Why she's interesting ... A writer for more than 30 years and publisher of 16 books, Springstubb is now finally receiving the accolades her clever prose deserves. Within the past year, she scored a two-book contract with her young-adult novel, What Happened on Fox Street, and earned two literary awards for her adult short fiction.
Success at 60 ... "It was like my career had almost come to an end then the foot went full to the floor on the accelerator. I felt like I had risen from the tomb."
Day job ... She's been a preschool teacher, a houseparent for troubled adolescents and (her words) a really bad waitress. "I'm not physically that strong, • and I had to carry three or four dinners at once on one of those trays. One time I slid all the dinners into a guy's lap. Fortunately, he was fairly drunk."

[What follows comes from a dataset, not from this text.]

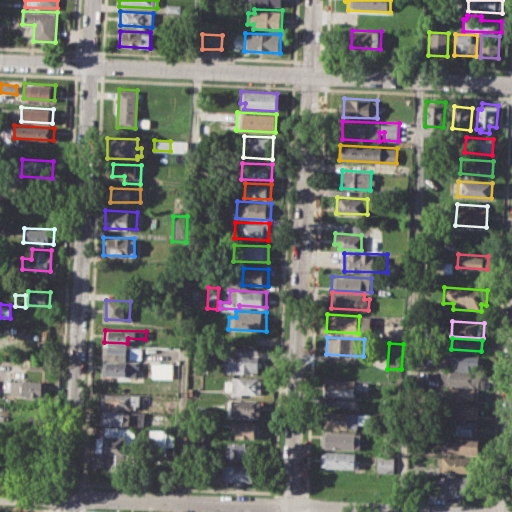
[(102,345),(140,347),(140,361),(102,359),(102,345)]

Where you'll find her ... Anyone who frequents the Coventry area may have seen Springstubb riding her bike or walking with a notepad and pen. "I hate cars. Now I use that time to think about what I'm working on. It's so productive for me." Come summer, you'll spot her at Cleveland Heights' Hampshire Road Garden, where she gets a plot each year.
Last summer's harvest ... White onions, beets, okra and black cherry heirloom tomatoes.
Torn from the headlines ... Inspiration for Fox Street's plot came from the 2002 eminent domain case that threatened to replace homes in Lakewood's west end — which, like Fox Street, dead-ends overlooking the Metroparks — with upscale condos and retail. Homeowners fought back and won. The person who led the effort told Springstubb she had spotted a fox near her property, something the book's protagonist, Mo Wren, longs to see on Fox Street. "It seemed like it was meant to be."